» WHAT THIS TASK INVOLVES
Retype the rows from the line with "To the nearest percent, what is the combined" to the line with "Which series has", leaving the pictures out of your answer.

» GIVEN INFORMATION
:::::

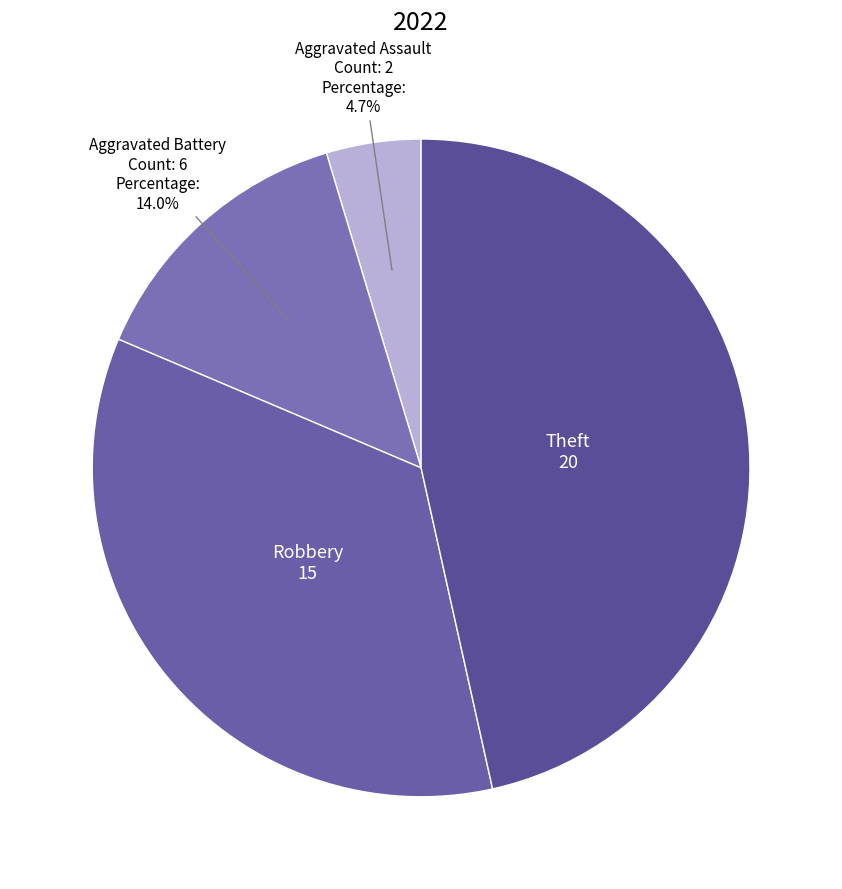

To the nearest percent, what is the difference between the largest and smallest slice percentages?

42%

:::::

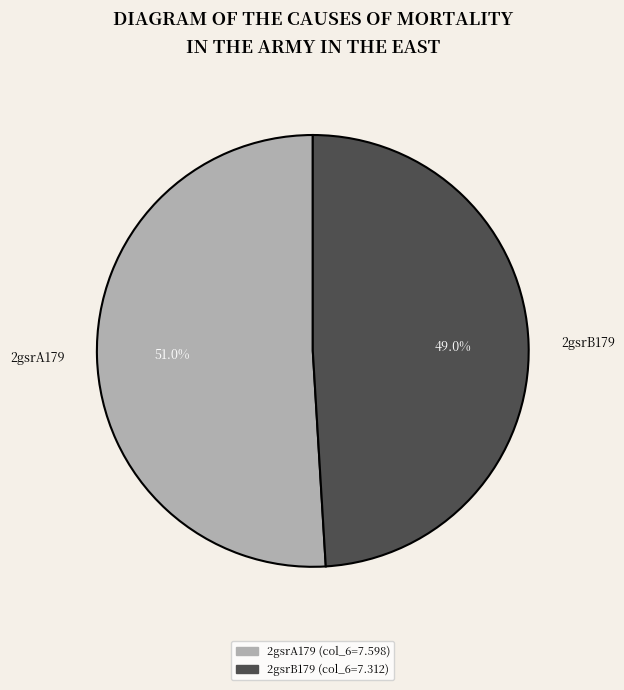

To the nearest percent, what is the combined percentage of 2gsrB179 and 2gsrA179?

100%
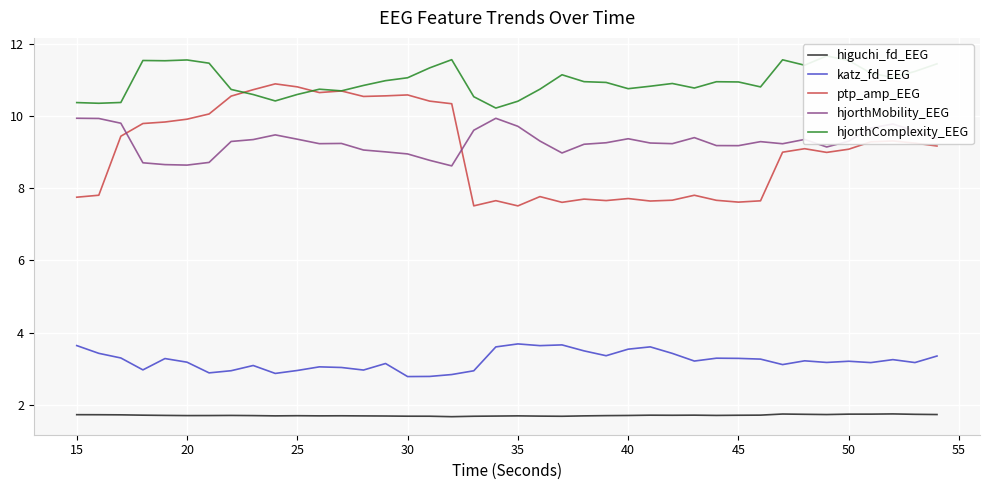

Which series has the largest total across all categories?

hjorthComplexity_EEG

:::::

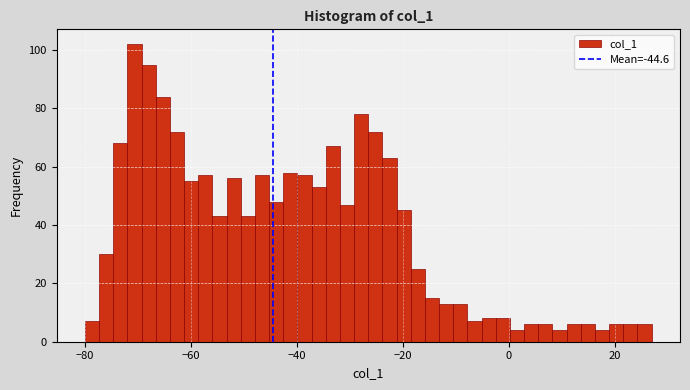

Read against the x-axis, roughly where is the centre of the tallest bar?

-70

:::::

» SOLUTION BELOW
To the nearest percent, what is the combined percentage of 2gsrB179 and 2gsrA179?

100%

Which series has the largest total across all categories?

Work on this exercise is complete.